DOCUMENT PASSAGE:
He chose not to use any period music or to approximate 16th-century musical sounds, explaining:
The loves and hates of the two main characters, the ideas expressed by the playwright generally, while taken from history, are symbolic. It is a play of eternally true principles and motives of love and ambition, as recurrent today as three hundred years ago.[4]: 30
The score concentrates on the regal Main Title, the triumphal entry march of Essex into London, the Queen's theme, and the recapitulation of that theme in the End Titles.[4]: 30
The Sea Hawk (1940)
The Sea Hawk was Korngold's last score for swashbuckler films, all of which had starred Errol Flynn. It is widely regarded as one of Korngold's best.[15]: 39 The film ran two hours and six minutes and was one of the longest films he ever worked on.[14]: 67 It includes symphonic score in all but twenty minutes.[14]: 67 It was also his tenth original score in less than six years.[14]: 67
Of the final duel between Thorpe (Errol Flynn) and Wolfingham (Henry Daniell), MacDonald states that "Korngold's breathlessly fast-paced music helps to make this one of the most exciting swordfights in cinema history",[14]: 68 while Behlmer describes the duel scene as a "tour de force of rhythmic energy and exactitude."[15]: 39
The Sea Wolf (1941)
In scoring The Sea Wolf, based on a novel by Jack London, Korngold's film career went in a different direction. In this film, the score reflects an evil atmosphere, dark images, and the tense emotions of its crew during an unfortunate voyage. Edward G. Robinson, as Wolf Larsen, plays a tormented and brutal captain of a sealing schooner, which gets crippled by a rival ship.

INFORMATION SHOWN:
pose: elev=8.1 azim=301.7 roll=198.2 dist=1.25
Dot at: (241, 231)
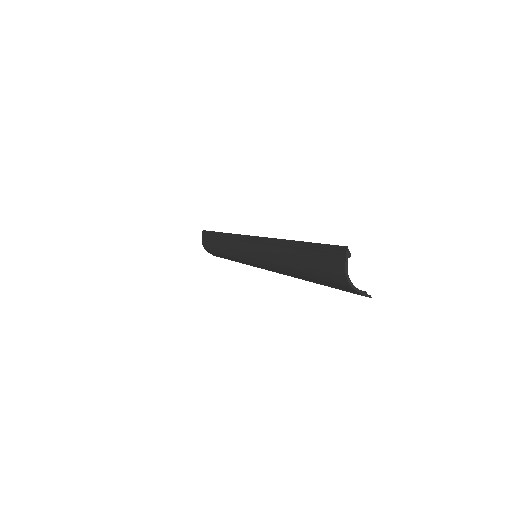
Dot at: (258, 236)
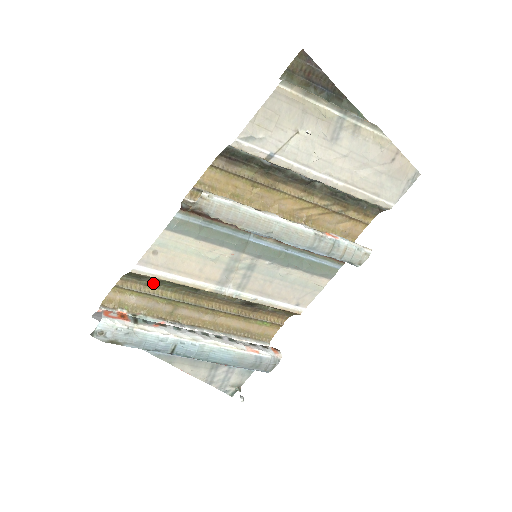
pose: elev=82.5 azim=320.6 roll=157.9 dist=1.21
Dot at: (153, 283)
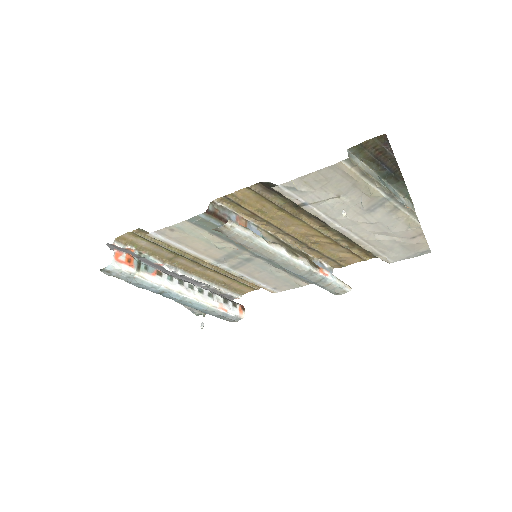
Dot at: occluded
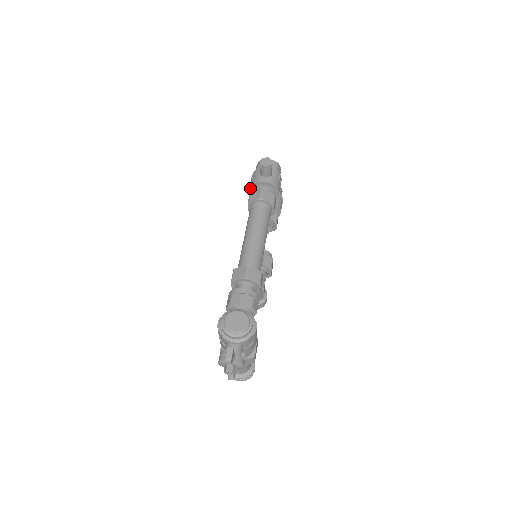
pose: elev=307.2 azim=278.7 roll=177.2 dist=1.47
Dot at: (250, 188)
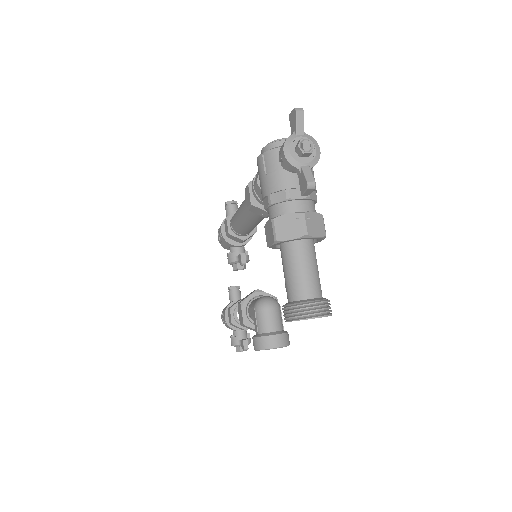
Dot at: (221, 227)
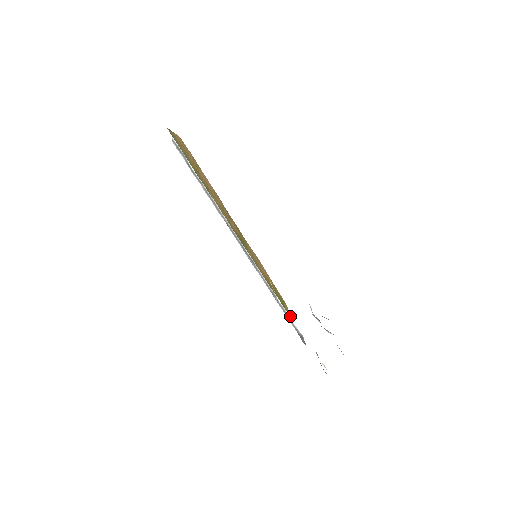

TASK A: In the passage on Korngold's film scores, how long did The Sea Hawk run?
TASK B: Please pick up the passage on Korngold's film scores after its last sentence and keep writing it.

RESPONSE A: Two hours and six minutes.

RESPONSE B:
To support the complex atmosphere, with its scenes of the fog-shrouded voyage, Korngold created a score that was understated, which was very different from his swashbucklers.[20] He often used sharp brass chords with swirling configurations, along with a love theme voiced by a harmonica. Music historian Thomas S. Hischak notes some aspects of the score:
Korngold's score for The Sea Wolf is not only quieter but actually somber and, at times, dissonant. The opening theme captures the chaos of the wilderness in the North but soon the score seems to be enveloped in a fog (as are the characters) and everything becomes morose and haunting.[17]: 410
Kings Row (1942)
The score for Kings Row (1942) has been compared to those of films like Gone with the Wind and Anthony Adverse, which also had powerful theme motifs. Those stories were based on recent best-selling novels, as was Kings Row.[21] In this score, Korngold moved even further away from his previous romantic and swashbuckler styles. This was Korngold's most Gothic film score, and a film which film historian Tony Thomas has called a "true American classic."[4]: 36 He adds that the score "might well have been the basis for an opera or a grandly scaled symphonic poem."[4]: 36
The story is set in a Midwestern US town (Kings Row), where the characters portray a wide range of psychological emotions, from loves and hates, bitterness, tenderness and torment. Combined with Korngold's score, which some[who?] claim is among his finest, the film drew an unusually high level of public interest and acclaim.[21] Its costar, future President Ronald Reagan, considered his performance the best of his career.[22]
The score contains a main theme which is varied throughout the film, depending on the how each scene develops. MacDonald states that the main theme is a "majestic and noble melody that immediately grabs the viewer's attention" when the film begins.[14]: 80 By using this motif, the theme connects the entire score, which often left a strong impact on viewers.
British composer Harold Truscott, for example, who saw the film when he was 28, wrote to Korngold admiring the score. He also saw the film more than thirty times just to hear the score, sometimes with his eyes completely closed.[21] Like Gone with the Wind, Kings Row concludes with the main theme hymned operatically by an unseen chorus.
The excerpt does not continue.